Transferring the alcohol licence
You will be legally responsible if your name is still on the licence and the store is run illegally by an unlicensed new owner after the business changes hands. It’s therefore wise to ascertain at the outset of negotiations whether the buyer is likely to meet the criteria to inherit your licence.
The applicant must, for instance, have no criminal record. It’s also reassuring if the buyer has previously held an alcohol licence. Contact the relevant regional liquor board as soon as possible in order to begin the process of transferring the licence, which can take anywhere between 2-12 months.
Funding and ‘letter of intent’
Quiz the buyer at the outset about how they intend to finance the purchase. If they’re a credible buyer, and you’re keen for a quick sale, you could potentially plug any funding gap with vendor financing – essentially accepting a portion of the price in instalments.
You should also get a ‘letter of intent’ from the buyer – a non-binding agreement to the initially agreed price and deposit, payment schedule, terms, conditions and warranties.

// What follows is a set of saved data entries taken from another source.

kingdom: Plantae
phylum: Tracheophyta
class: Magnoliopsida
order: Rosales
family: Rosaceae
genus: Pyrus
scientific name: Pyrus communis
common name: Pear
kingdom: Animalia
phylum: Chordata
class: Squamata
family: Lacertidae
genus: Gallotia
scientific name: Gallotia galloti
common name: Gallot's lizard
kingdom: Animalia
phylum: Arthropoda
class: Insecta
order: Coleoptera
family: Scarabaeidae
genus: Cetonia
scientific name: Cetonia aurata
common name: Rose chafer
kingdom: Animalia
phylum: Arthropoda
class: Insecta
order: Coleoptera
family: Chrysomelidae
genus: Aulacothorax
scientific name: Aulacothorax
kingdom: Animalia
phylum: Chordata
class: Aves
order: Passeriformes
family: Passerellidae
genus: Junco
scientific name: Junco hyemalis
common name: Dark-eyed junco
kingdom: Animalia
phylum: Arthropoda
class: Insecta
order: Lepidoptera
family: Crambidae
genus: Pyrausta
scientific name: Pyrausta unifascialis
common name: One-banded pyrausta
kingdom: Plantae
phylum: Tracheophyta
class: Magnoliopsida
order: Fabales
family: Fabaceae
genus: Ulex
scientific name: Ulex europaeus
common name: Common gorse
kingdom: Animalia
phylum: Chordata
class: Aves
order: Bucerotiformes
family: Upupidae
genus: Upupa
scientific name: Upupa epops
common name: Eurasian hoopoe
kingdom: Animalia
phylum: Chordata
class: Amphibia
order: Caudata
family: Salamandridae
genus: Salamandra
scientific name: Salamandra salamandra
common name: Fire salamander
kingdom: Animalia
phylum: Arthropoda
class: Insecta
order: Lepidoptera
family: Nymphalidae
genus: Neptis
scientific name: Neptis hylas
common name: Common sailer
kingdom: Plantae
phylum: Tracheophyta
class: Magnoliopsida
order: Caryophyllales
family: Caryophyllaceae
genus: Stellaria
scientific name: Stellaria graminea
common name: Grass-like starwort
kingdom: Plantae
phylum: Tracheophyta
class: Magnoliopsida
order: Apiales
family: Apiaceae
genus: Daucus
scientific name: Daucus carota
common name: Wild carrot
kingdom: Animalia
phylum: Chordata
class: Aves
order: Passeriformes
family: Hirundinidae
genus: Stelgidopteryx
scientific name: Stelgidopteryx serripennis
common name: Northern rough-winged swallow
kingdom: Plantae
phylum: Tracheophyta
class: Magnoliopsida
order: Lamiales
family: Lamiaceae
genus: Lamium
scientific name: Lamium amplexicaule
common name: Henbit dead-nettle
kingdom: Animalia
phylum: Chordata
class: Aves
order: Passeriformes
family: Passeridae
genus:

The buyer may want to spend around three weeks conducting due diligence. Don’t try to rush them.
Buying a business is a huge financial investment and risk, so naturally the buyer will want to exhaustively verify all your claims about the business, from its financial performance to the condition of the premises.
As long as you’re honest, transparent and cooperative – a commercially as well as ethically shrewd approach – then there’s no reason why due diligence should put the buyer off. But if the process uncovers any hitherto undeclared problems, the buyer may try to renegotiate the terms of sale or even abandon negotiations.
If you do strike a final deal, then the terms are set out in a purchase agreement that contractually commits both parties to proceed with the sale.